Editorial Board: It’s too early to return students en masse to Portland high schools

A+sign+outside+the+Oregon+Convention+Center+designates+it+as+a+COVID+vaccination+site.

Courtesy of Heather Back and Kaiser Permanente

A sign outside the Oregon Convention Center designates it as a COVID vaccination site.

We would like to acknowledge that none of our board’s members have been severely affected by the coronavirus. We are speaking from a place of privilege but believe that our message is in the best interest of the wider Lincoln community. For more information on The Cardinal Times Editorial Board, visit our “about” page.

On Dec. 23, Oregon Gov. Kate Brown announced she would ease statewide restrictions placed on school districts with the goal of having students back on campus by Feb. 15.  

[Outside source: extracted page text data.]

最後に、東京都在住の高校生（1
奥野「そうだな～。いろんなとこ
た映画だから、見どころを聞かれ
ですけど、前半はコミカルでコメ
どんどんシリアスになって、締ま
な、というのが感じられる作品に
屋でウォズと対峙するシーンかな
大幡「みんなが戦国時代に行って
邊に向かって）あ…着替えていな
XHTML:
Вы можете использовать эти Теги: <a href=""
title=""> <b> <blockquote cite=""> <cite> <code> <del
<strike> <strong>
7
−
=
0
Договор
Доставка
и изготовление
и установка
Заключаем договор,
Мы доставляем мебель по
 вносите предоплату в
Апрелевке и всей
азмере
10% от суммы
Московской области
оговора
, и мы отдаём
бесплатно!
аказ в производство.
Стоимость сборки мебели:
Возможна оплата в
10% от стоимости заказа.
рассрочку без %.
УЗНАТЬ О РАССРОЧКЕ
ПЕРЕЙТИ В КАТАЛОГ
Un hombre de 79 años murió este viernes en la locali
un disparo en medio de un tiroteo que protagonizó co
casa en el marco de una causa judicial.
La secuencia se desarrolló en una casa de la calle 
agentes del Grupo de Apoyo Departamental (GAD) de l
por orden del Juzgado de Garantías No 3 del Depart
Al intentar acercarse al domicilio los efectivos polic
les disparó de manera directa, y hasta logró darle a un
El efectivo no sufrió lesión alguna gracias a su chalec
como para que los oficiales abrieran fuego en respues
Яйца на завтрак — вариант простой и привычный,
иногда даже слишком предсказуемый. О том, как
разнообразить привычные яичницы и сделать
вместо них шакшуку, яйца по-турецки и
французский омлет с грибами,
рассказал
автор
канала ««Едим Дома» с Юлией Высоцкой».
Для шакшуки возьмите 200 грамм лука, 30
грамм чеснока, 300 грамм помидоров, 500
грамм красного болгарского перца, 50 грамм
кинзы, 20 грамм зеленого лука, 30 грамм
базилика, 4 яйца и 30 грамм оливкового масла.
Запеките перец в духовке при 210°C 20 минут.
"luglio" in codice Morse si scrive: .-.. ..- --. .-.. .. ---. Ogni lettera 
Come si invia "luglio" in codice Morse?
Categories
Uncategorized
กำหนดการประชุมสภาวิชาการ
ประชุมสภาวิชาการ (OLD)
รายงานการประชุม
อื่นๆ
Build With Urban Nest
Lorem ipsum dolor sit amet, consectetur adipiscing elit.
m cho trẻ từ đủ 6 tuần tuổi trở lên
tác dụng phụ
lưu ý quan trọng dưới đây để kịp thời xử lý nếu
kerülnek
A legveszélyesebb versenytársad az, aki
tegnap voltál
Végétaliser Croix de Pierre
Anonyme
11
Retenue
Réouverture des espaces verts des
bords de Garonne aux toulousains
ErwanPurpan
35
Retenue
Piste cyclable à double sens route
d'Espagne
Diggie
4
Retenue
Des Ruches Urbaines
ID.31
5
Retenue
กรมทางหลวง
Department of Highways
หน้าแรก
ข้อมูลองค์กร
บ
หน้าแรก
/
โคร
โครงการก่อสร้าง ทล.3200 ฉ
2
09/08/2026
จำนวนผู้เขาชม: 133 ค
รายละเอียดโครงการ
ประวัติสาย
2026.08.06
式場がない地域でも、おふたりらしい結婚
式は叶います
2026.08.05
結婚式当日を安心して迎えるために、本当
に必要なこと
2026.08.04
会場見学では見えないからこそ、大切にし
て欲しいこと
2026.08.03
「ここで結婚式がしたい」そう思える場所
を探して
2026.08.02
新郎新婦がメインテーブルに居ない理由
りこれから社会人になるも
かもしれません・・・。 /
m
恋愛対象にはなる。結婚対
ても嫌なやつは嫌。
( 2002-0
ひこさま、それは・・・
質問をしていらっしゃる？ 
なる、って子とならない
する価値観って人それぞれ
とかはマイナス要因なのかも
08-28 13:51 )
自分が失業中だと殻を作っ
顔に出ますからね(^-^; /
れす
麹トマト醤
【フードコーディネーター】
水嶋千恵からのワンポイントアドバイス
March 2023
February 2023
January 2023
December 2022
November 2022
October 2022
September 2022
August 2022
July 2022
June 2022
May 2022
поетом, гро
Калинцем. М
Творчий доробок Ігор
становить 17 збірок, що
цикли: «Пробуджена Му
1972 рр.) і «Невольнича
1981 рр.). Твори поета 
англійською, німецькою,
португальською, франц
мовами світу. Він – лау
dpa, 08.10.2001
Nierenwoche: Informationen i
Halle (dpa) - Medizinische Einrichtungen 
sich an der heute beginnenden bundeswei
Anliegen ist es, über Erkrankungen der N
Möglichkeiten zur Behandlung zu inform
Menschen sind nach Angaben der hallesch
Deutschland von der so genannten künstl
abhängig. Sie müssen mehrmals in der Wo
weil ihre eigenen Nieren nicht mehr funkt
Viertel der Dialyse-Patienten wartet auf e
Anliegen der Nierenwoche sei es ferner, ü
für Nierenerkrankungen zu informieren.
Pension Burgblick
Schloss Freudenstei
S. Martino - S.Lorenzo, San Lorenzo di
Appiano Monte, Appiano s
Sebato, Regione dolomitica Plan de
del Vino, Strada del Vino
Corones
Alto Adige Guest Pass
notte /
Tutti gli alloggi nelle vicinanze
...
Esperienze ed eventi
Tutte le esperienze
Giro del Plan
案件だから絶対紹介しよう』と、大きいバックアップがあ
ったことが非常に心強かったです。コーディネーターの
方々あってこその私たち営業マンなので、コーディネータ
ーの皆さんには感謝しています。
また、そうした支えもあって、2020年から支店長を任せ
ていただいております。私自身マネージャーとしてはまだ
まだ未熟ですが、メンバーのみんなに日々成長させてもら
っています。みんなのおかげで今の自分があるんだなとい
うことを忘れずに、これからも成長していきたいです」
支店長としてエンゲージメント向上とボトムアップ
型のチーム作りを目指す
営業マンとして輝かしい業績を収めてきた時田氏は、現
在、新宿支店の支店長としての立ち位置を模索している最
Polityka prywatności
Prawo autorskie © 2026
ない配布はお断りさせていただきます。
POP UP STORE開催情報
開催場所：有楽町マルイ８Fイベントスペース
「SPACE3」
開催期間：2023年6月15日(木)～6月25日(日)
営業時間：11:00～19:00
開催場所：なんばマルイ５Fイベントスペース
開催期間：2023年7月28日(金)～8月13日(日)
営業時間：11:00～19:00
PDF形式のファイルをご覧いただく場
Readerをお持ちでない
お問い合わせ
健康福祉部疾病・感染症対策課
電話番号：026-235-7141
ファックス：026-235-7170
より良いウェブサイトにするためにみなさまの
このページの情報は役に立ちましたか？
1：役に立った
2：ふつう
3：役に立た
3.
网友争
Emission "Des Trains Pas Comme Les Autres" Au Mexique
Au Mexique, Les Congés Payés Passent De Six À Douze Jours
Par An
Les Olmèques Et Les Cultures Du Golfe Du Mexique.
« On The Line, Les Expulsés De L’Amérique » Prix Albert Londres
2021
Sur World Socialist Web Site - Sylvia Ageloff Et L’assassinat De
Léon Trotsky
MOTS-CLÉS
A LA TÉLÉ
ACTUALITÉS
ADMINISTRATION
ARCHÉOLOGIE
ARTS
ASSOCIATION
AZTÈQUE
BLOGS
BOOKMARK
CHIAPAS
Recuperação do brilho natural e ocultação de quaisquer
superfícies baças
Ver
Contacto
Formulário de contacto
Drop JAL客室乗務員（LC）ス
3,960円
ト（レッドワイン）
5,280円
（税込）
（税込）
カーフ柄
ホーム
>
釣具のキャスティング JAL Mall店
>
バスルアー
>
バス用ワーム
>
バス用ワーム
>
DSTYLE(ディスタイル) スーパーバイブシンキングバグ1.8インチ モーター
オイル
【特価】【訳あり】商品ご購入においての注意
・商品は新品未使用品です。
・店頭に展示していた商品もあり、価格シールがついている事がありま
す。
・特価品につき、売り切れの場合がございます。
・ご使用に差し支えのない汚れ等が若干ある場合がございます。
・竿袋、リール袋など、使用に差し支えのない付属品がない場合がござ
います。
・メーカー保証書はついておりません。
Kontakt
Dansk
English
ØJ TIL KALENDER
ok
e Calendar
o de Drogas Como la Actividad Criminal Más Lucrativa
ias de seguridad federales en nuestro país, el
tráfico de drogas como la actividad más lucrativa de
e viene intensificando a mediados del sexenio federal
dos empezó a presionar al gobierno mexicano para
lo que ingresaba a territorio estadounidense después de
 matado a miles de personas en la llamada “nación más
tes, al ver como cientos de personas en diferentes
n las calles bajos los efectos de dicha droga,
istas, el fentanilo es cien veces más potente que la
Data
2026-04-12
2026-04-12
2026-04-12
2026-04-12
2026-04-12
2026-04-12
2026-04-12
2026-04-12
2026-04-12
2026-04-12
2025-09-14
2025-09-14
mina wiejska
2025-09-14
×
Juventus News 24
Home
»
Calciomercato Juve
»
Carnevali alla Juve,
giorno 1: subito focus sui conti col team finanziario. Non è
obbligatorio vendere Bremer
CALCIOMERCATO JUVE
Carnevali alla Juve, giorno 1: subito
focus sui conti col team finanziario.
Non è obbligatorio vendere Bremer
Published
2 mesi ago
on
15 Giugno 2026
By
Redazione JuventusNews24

Statewide, schools were shut down in mid-March when there were only dozens of estimated cases. Now, Oregon is averaging over 700 daily. We think a mass re-entry of students into high schools seems unsafe, especially as the new, more contagious strain of the virus begins to spread.

On Jan. 22, the Lincoln administration team held a listening session where they released their proposed plan to bring 10 students into school once a week on Wednesdays, focusing first on seniors who are not on track to graduate. If the plan is successful, Lincoln may consider bringing back up to 40 students a week to receive limited in-person learning. 

We support Lincoln’s current plan. We also believe that, after seniors, Lincoln should focus on English Language Learners and students in the Special Education department. 

We acknowledge that distance learning has been far from ideal for most students. Instruction via a screen can never match the instruction we would receive in person. For those who have trouble focusing, or need one-on-one interaction with their teachers and peers, distance learning has proven even more challenging.

In an ideal world, we would already have a building and classrooms with proper ventilation, and bathrooms that could potentially be used safely.

But returning to fully in-person instruction, which many students seem to be pushing for, would be far worse.

For some schools, especially private and rural schools, returning to in-person learning, or attempting a hybrid model, may be a good idea if they have both the resources and space to efficiently attempt a return. But in one of the highest-spending and most mismanaged school districts in the United States, it seems unlikely that PPS has the funds to achieve their current reopening requirements.

The physical Lincoln building can be described, at its best, as sub-par, and, at its worst, a major health violation. Crumbling walls, a basement lacking proper ventilation and a cafeteria that only fits several dozen students comfortably has defined Lincoln for a generation of students. 

In an ideal world, we would already have a building and classrooms with proper ventilation, and bathrooms that could potentially be used safely, but the building doesn’t have basic amenities, even without a pandemic.

Additionally, for the next several years, Lincoln will be without a field, meaning that outdoor space is limited to the patio and the courtyard. This is hardly enough room for hundreds of unmasked students to social distance during lunch.

Without proper social distancing, each member of the Lincoln community would need to be fully vaccinated before returning to campus. By diverting vaccines – and hundreds of tests for students after an inevitable outbreak – from people that need them, PPS would be wasting resources and money, not to mention unnecessarily putting students, teachers and staff in danger. Tests are not abundant, and people need these tests much more than those of us who can safely be at home and learn online.

Aside from the waste of resources that frequent testing would bring, so many lingering logistical questions are virtually impossible to answer. Is it worth abandoning the current online learning system only to revert to it in one month or two weeks, or however long we’ll last before an inevitable outbreak? How can we ensure that the entire school would be thoroughly cleaned and sanitized between each rotation of students entering to reduce any potential risk of virus transmission?

Administrators have immense pressure from Gov. Brown and many parents to bring students back to school.

In a survey conducted by the Lincoln administration earlier this month, almost 45% of students surveyed answered “yes” when asked if they wanted Lincoln to pursue a hybrid-model schedule second semester. 

This is where we inherently disagree– in our eyes, if the system “doesn’t work,” it won’t be worth it. Just one student’s death is not worth it. Worrying about the health of ourselves, our friends and our family is not worth it. If it goes poorly in any fashion, and any number of students contract COVID-19 and become sick or die, or pass the disease to a family member who becomes sick or dies, it will be seen, in our eyes, as a failure on the part of the Oregon Department of Education (ODE) and PPS to protect us. 

We all want to go back to school. Those of us on the editorial board who are seniors have only been in high school in-person for two and a half years. But when we do return, it cannot be hastily done. It cannot be rushed. It must be done safely and conservatively, with thought and care, or we run the risk of more loss in this year of unimaginable losses.